>> Begin DOCUMENT

Compute the average trace of the represented matrix.

Returns:

Tensor –

The average trace of the represented matrix.

Source code in singd/structures/base.py

def average_trace(self) -> Tensor:
    """Compute the average trace of the represented matrix.

    Returns:
        The average trace of the represented matrix.
    """
    self._warn_naive_implementation("trace")
    return self.to_dense().diag().mean()

diag_add_

diag_add_(value: float) -> StructuredMatrix

In-place add a value to the diagonal of the represented matrix.

Parameters:

value (float) –

Value to add to the diagonal.

Returns:

StructuredMatrix –

A reference to the updated matrix.

Source code in singd/structures/base.py

def diag_add_(self, value: float) -> StructuredMatrix:
    """In-place add a value to the diagonal of the represented matrix.

    Args:
        value: Value to add to the diagonal.

    Returns:
        A reference to the updated matrix.
    """
    self._warn_naive_implementation("diag_add_")
    dense = self.to_dense()
    diag_add_(dense, value)

>> End DOCUMENT

▶ [WRITTEN REQUEST A]: Can you print the singd structured-matrix documentation from "def average_trace(self) ->" up to and including "return self.to_dense().diag().mean()"?
▶ [WRITTEN REQUEST B]: What follows the last line shown of the singd structured-matrix documentation? Continue it from there.

>> Begin GIVEN INFORMATION

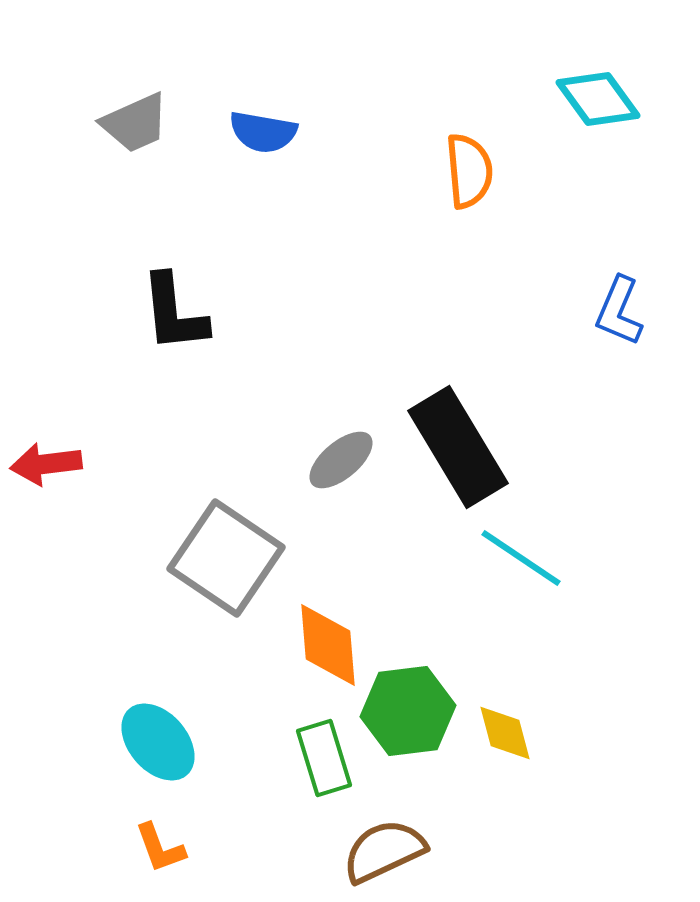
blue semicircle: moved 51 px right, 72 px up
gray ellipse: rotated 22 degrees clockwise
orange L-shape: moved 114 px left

>> End GIVEN INFORMATION

▶ [ANSWER A]:
def average_trace(self) -> Tensor:
    """Compute the average trace of the represented matrix.

    Returns:
        The average trace of the represented matrix.
    """
    self._warn_naive_implementation("trace")
    return self.to_dense().diag().mean()

▶ [ANSWER B]:
    # NOTE `self` is immutable, so we have to update its state with the following
    # hack (otherwise, the call `a.diag_add_(b)` will not modify `a`). See
    # https://stackoverflow.com/a/37658673 and https://stackoverflow.com/q/1015592.
    new = self.from_dense(dense)
    self.__dict__.update(new.__dict__)
    return self

eye `classmethod`

eye(dim: int, dtype: Union[torch.dtype, None] = None, device: Union[torch.device, None] = None) -> StructuredMatrix

Create a structured matrix representing the identity matrix.

Parameters:

dim (int) –

Dimension of the (square) matrix.
dtype (Union[dtype, None], default: None ) –

Optional data type of the matrix. If not specified, uses the default tensor type.
device (Union[device, None], default: None ) –

Optional device of the matrix. If not specified, uses the default tensor type.

Returns:

StructuredMatrix –

A structured matrix representing the identity matrix.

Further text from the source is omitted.